▸ **What is required**
Your answer needs to include each line of the records in which the string "Columbia" can be found.
• • • •
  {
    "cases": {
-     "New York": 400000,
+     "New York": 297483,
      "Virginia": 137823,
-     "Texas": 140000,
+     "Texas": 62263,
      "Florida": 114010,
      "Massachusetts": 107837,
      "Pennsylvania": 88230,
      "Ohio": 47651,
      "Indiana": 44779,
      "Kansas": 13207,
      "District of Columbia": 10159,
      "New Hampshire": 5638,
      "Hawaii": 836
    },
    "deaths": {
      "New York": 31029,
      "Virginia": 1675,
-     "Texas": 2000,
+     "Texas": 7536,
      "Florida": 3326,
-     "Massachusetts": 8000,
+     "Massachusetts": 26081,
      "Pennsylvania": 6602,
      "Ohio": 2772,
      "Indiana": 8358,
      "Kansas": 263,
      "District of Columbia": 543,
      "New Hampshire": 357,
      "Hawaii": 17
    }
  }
• • • •
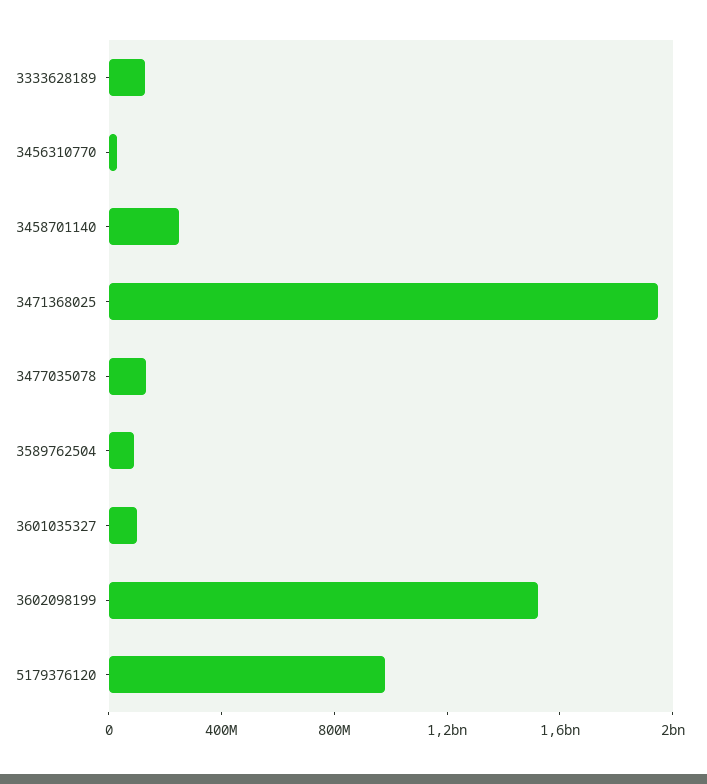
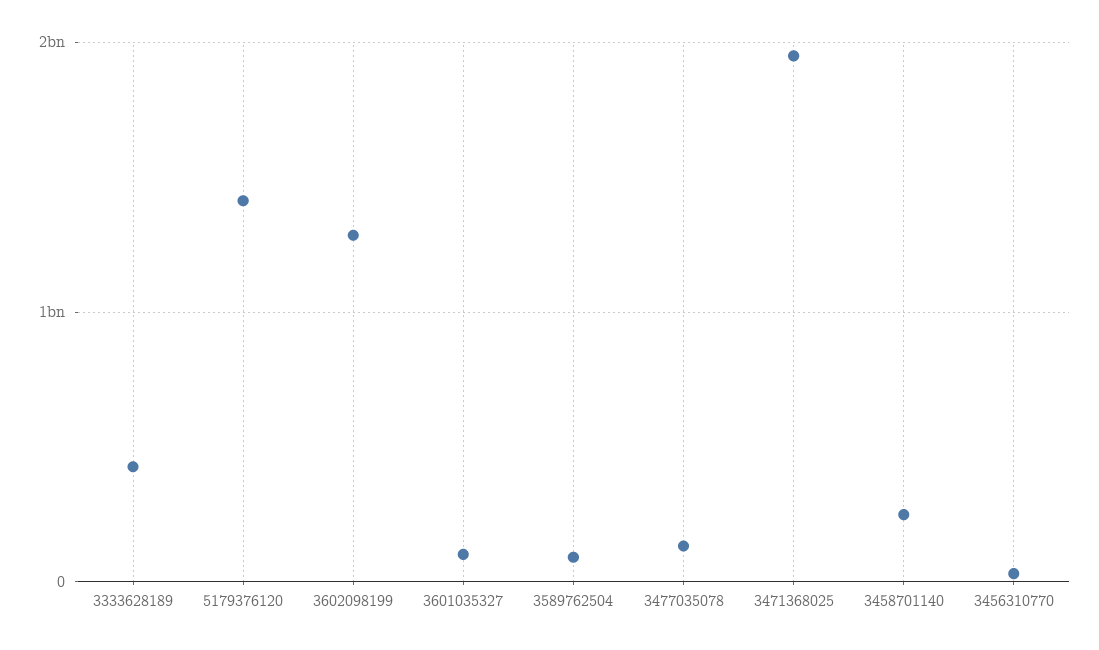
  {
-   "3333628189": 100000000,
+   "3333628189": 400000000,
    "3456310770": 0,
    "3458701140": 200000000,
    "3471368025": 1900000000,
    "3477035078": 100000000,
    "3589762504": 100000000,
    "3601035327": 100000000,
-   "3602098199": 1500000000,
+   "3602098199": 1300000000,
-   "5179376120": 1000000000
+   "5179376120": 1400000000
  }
• • • •
▸ **Reply**
      "District of Columbia": 10159,
      "District of Columbia": 543,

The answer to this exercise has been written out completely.